[start of PAGE EXCERPT]
Runtime Complexity Analysis

Understanding the time and space complexity of std::unordered_set operations is crucial for writing efficient code.

Time Complexity

Operation Average Worst Case Notes
Element Access      
begin(), end() O(1) O(1) Iterator creation
Lookup      
find(), count(), contains() (C++20) O(1) O(n) Hash collision worst case
equal_range() O(1) O(n) Hash collision worst case
Modifiers      
insert() (single element) O(1) O(n) Rehash may occur
insert() (hint) O(1) O(n) Hint may improve performance
insert() (range) O(m) O(m × n) m = range size
emplace(), emplace_hint() O(1) O(n) Similar to insert
erase() (by value) O(1) O(n) Hash collision worst case
erase() (by iterator) O(1) O(n) Hash collision worst case
erase() (range) O(m) O(m × n) m = number of elements erased
clear() O(n) O(n) Destroys all elements
Bucket Operations      
bucket(), bucket_count(), bucket_size() O(1) O(1) Constant time
load_factor(), max_load_factor() O(1) O(1) Constant time
rehash(), reserve() O(n) O(n) Rebuilds hash table
Operations      
size(), empty(), max_size() O(1) O(1) Constant time
swap() O(1) O(1) Constant time, swaps internal pointers
merge() (C++17) O(n) O(n × m) n = source size, m = destination size
Comparison      
==, != O(n) O(n) Element-wise comparison

Space Complexity

  • Storage: O(n) where n is the number of elements
  • Bucket overhead: Hash table with buckets (typically 1-2x the number of elements)
[end of PAGE EXCERPT]
* _AIM_
Render this sentence from the page excerpt on std::unordered_set complexity in Spanish: "Understanding the time and space complexity of std::unordered_set operations is crucial for writing efficient code."
[start of PROVIDED INFORMATION]
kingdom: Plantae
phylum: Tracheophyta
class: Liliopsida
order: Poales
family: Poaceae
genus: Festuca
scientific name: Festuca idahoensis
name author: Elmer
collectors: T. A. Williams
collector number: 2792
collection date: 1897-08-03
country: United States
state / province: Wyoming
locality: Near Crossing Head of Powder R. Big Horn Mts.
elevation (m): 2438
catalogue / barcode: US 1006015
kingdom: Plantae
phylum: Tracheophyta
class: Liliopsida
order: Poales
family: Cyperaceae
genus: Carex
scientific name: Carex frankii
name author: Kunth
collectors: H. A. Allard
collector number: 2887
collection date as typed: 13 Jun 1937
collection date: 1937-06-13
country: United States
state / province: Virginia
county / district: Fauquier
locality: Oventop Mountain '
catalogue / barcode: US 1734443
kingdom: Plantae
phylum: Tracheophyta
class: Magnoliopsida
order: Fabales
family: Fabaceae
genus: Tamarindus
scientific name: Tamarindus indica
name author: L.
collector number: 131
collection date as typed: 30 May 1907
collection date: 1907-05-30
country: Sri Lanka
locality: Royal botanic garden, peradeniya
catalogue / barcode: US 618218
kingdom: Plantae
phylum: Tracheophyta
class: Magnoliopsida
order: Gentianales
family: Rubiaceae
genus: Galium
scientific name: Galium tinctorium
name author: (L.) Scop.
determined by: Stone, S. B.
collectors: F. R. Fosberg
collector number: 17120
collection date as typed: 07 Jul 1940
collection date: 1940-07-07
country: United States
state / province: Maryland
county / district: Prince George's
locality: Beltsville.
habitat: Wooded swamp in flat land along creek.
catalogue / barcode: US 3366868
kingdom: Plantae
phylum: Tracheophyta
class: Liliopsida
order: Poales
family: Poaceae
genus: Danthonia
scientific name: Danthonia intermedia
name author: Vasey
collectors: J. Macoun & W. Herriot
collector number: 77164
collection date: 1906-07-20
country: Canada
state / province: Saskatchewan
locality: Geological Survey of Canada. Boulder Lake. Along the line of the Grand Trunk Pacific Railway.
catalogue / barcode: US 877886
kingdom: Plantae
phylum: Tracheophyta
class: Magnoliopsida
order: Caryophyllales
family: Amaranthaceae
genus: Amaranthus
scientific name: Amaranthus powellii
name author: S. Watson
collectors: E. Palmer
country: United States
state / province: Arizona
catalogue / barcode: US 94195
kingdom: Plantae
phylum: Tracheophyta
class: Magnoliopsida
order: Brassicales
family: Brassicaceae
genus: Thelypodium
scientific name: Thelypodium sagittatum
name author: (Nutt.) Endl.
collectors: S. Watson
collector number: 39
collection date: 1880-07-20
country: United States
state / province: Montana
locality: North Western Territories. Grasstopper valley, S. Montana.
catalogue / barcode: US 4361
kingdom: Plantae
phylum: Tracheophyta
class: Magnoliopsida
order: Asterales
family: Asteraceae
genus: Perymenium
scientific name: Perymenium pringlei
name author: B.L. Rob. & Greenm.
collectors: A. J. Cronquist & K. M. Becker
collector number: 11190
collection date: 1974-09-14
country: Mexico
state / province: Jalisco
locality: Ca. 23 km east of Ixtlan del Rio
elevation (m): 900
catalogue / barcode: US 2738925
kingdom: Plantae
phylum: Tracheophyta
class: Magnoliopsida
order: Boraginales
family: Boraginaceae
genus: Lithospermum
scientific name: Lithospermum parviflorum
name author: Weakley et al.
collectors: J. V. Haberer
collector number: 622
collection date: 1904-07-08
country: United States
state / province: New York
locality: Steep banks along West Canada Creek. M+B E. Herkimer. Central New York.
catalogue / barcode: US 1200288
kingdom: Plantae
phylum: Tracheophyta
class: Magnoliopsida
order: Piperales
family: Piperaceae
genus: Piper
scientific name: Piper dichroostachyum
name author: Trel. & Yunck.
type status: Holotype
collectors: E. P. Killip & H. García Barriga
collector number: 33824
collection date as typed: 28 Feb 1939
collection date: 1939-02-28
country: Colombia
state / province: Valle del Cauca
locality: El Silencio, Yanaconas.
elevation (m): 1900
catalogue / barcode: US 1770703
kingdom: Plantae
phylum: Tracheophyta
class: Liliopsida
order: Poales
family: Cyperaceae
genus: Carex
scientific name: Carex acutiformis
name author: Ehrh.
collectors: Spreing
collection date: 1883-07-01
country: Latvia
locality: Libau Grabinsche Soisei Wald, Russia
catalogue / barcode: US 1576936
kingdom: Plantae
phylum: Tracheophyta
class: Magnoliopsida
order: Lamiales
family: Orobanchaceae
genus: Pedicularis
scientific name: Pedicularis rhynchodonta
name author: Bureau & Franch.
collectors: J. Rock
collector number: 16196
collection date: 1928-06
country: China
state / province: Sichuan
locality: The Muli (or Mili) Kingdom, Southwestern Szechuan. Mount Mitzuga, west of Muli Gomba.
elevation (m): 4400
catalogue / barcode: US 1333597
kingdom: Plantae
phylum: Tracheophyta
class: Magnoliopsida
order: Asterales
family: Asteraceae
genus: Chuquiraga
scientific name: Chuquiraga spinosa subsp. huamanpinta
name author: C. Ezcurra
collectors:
[end of PROVIDED INFORMATION]
* _OUTPUT_
Comprender la complejidad temporal y espacial de las operaciones de std::unordered_set es fundamental para escribir código eficiente.